[Collected data]
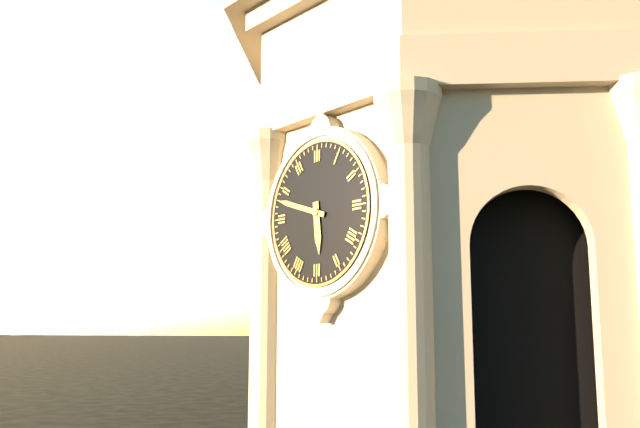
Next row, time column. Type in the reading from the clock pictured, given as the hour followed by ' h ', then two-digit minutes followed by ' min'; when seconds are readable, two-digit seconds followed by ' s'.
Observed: 5 h 48 min
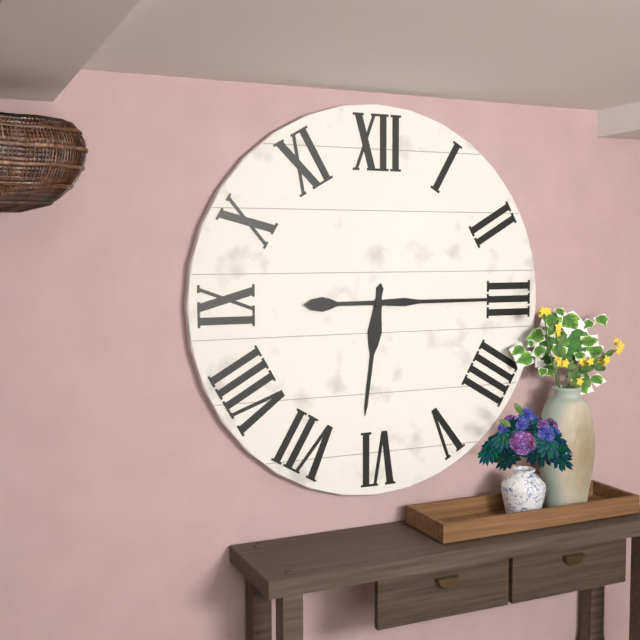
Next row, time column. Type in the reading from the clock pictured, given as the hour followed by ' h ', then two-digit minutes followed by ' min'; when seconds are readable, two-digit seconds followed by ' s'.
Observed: 6 h 15 min
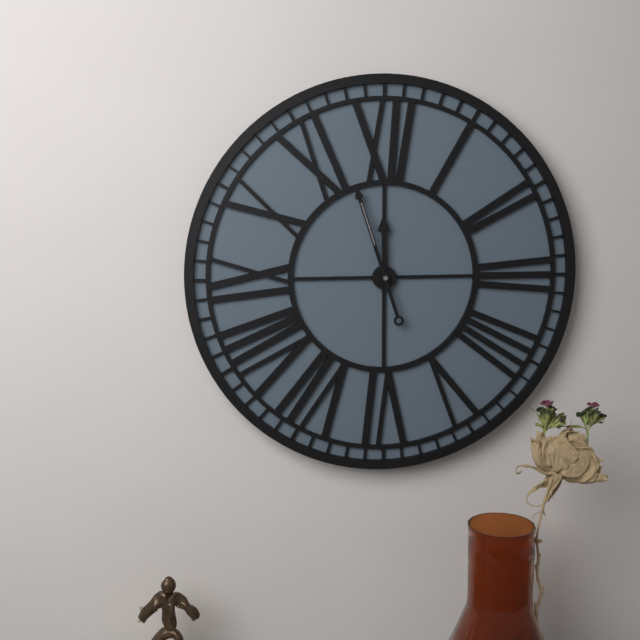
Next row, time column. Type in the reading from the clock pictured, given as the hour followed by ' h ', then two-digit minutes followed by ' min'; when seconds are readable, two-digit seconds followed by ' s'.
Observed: 11 h 57 min
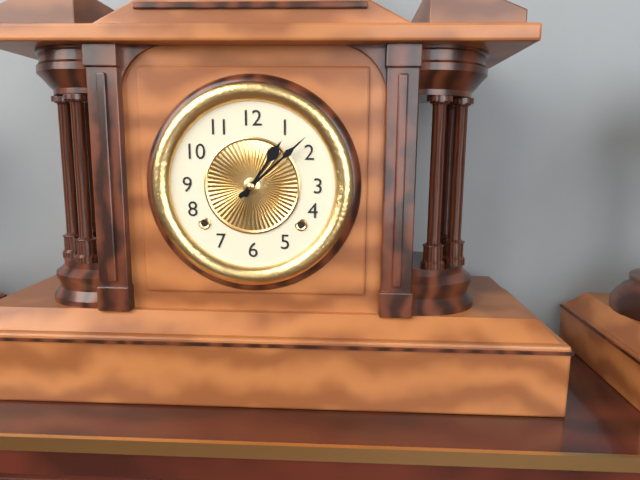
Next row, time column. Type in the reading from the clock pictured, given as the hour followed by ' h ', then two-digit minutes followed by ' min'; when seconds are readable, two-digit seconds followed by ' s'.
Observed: 1 h 08 min
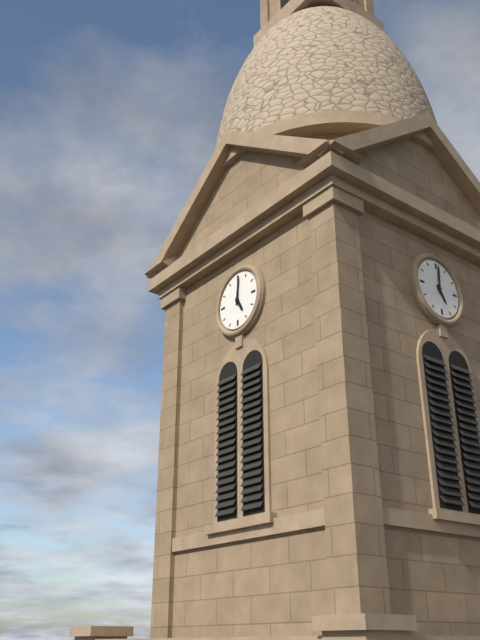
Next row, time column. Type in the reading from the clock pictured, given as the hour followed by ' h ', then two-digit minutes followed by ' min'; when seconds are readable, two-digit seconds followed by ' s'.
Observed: 5 h 01 min
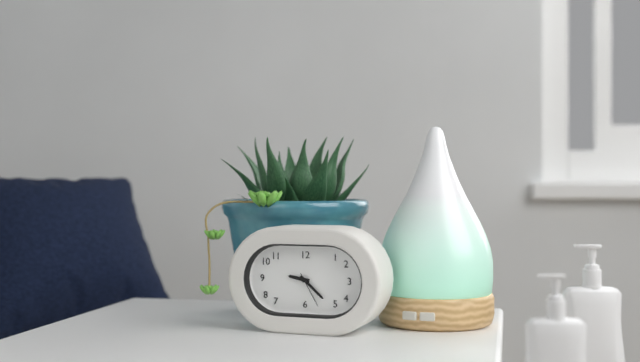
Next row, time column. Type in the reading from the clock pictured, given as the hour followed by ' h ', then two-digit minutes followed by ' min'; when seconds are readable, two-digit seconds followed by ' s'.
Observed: 9 h 22 min
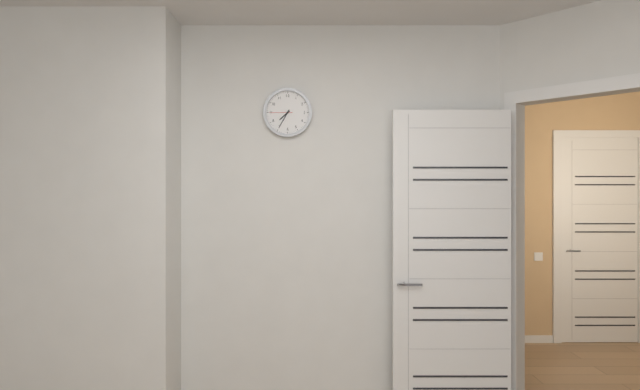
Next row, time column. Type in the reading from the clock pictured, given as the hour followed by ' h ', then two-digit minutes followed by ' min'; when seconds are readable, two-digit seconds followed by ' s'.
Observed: 7 h 35 min
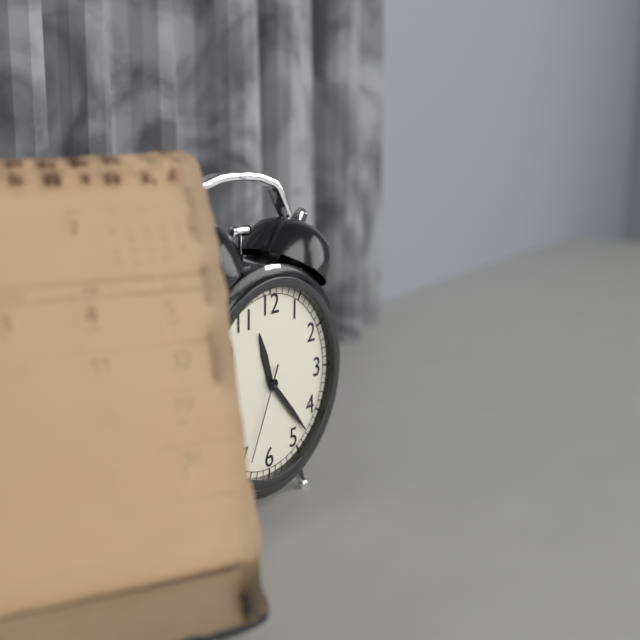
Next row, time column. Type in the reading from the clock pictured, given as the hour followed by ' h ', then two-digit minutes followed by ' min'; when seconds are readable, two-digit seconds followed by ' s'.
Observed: 11 h 23 min 34 s
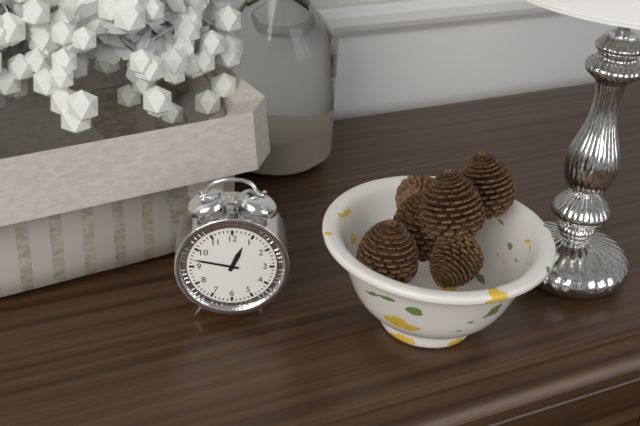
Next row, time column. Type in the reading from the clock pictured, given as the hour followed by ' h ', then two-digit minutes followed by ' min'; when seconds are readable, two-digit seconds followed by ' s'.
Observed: 12 h 47 min
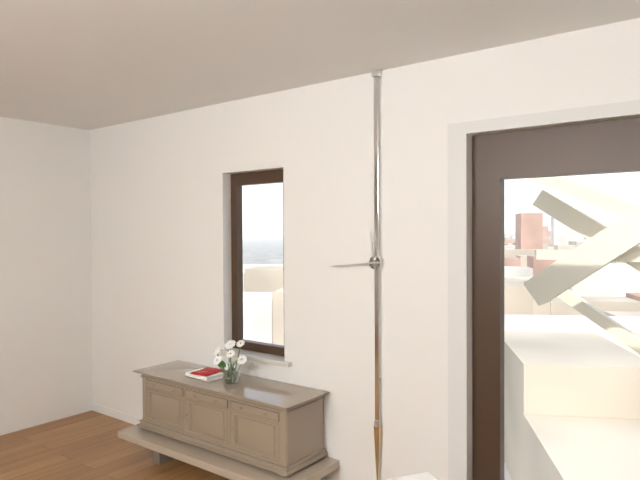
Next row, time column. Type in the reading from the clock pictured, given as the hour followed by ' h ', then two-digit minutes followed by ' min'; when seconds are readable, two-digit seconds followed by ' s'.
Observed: 11 h 44 min
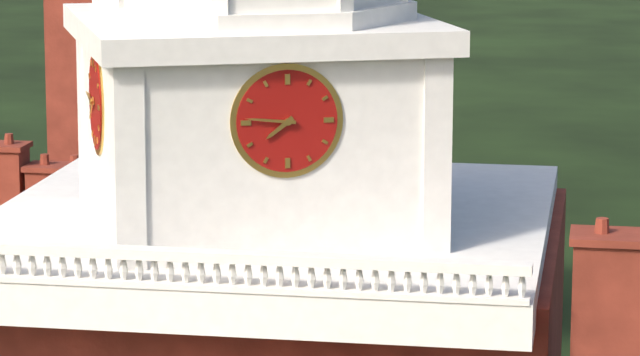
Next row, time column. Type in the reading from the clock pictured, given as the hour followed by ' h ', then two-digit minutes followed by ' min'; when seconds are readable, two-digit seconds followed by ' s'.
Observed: 7 h 46 min
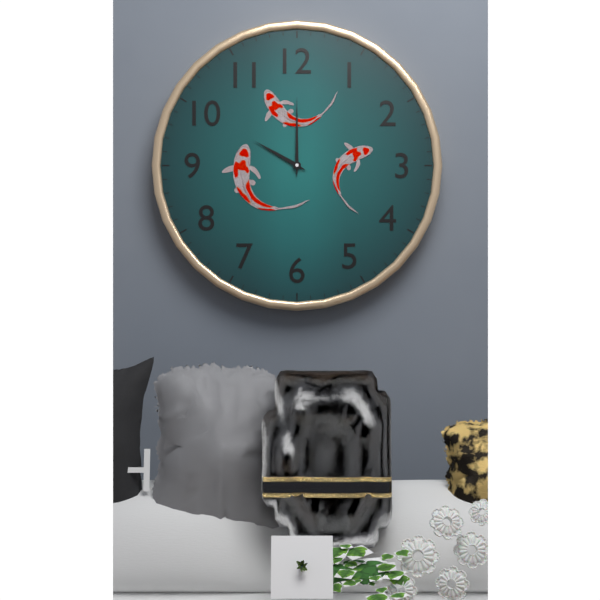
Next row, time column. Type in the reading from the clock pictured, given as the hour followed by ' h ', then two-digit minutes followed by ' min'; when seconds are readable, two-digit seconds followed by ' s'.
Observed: 10 h 00 min
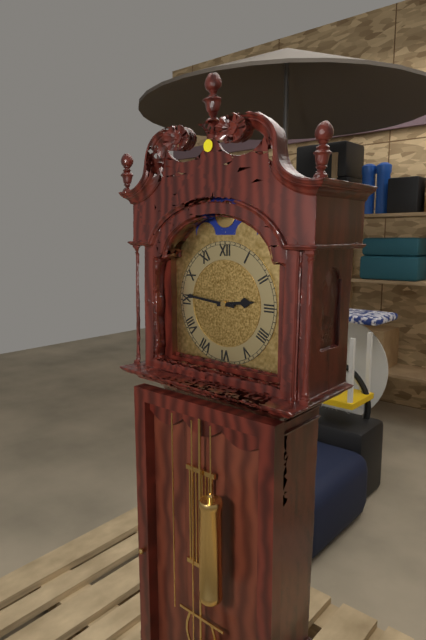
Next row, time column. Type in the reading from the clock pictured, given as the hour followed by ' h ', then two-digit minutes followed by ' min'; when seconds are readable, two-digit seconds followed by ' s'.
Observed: 2 h 46 min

__EXERCISE DESCRIPTION__: Duplicate every line of the entries above without any change, omitting the pictures from your answer.

__SOLVED PROBLEM__:
Next row, time column. Type in the reading from the clock pictured, given as the hour followed by ' h ', then two-digit minutes followed by ' min'; when seconds are readable, two-digit seconds followed by ' s'.
Observed: 5 h 48 min
Next row, time column. Type in the reading from the clock pictured, given as the hour followed by ' h ', then two-digit minutes followed by ' min'; when seconds are readable, two-digit seconds followed by ' s'.
Observed: 6 h 15 min
Next row, time column. Type in the reading from the clock pictured, given as the hour followed by ' h ', then two-digit minutes followed by ' min'; when seconds are readable, two-digit seconds followed by ' s'.
Observed: 11 h 57 min
Next row, time column. Type in the reading from the clock pictured, given as the hour followed by ' h ', then two-digit minutes followed by ' min'; when seconds are readable, two-digit seconds followed by ' s'.
Observed: 1 h 08 min
Next row, time column. Type in the reading from the clock pictured, given as the hour followed by ' h ', then two-digit minutes followed by ' min'; when seconds are readable, two-digit seconds followed by ' s'.
Observed: 5 h 01 min
Next row, time column. Type in the reading from the clock pictured, given as the hour followed by ' h ', then two-digit minutes followed by ' min'; when seconds are readable, two-digit seconds followed by ' s'.
Observed: 9 h 22 min
Next row, time column. Type in the reading from the clock pictured, given as the hour followed by ' h ', then two-digit minutes followed by ' min'; when seconds are readable, two-digit seconds followed by ' s'.
Observed: 7 h 35 min
Next row, time column. Type in the reading from the clock pictured, given as the hour followed by ' h ', then two-digit minutes followed by ' min'; when seconds are readable, two-digit seconds followed by ' s'.
Observed: 11 h 23 min 34 s
Next row, time column. Type in the reading from the clock pictured, given as the hour followed by ' h ', then two-digit minutes followed by ' min'; when seconds are readable, two-digit seconds followed by ' s'.
Observed: 12 h 47 min
Next row, time column. Type in the reading from the clock pictured, given as the hour followed by ' h ', then two-digit minutes followed by ' min'; when seconds are readable, two-digit seconds followed by ' s'.
Observed: 11 h 44 min
Next row, time column. Type in the reading from the clock pictured, given as the hour followed by ' h ', then two-digit minutes followed by ' min'; when seconds are readable, two-digit seconds followed by ' s'.
Observed: 7 h 46 min
Next row, time column. Type in the reading from the clock pictured, given as the hour followed by ' h ', then two-digit minutes followed by ' min'; when seconds are readable, two-digit seconds followed by ' s'.
Observed: 10 h 00 min
Next row, time column. Type in the reading from the clock pictured, given as the hour followed by ' h ', then two-digit minutes followed by ' min'; when seconds are readable, two-digit seconds followed by ' s'.
Observed: 2 h 46 min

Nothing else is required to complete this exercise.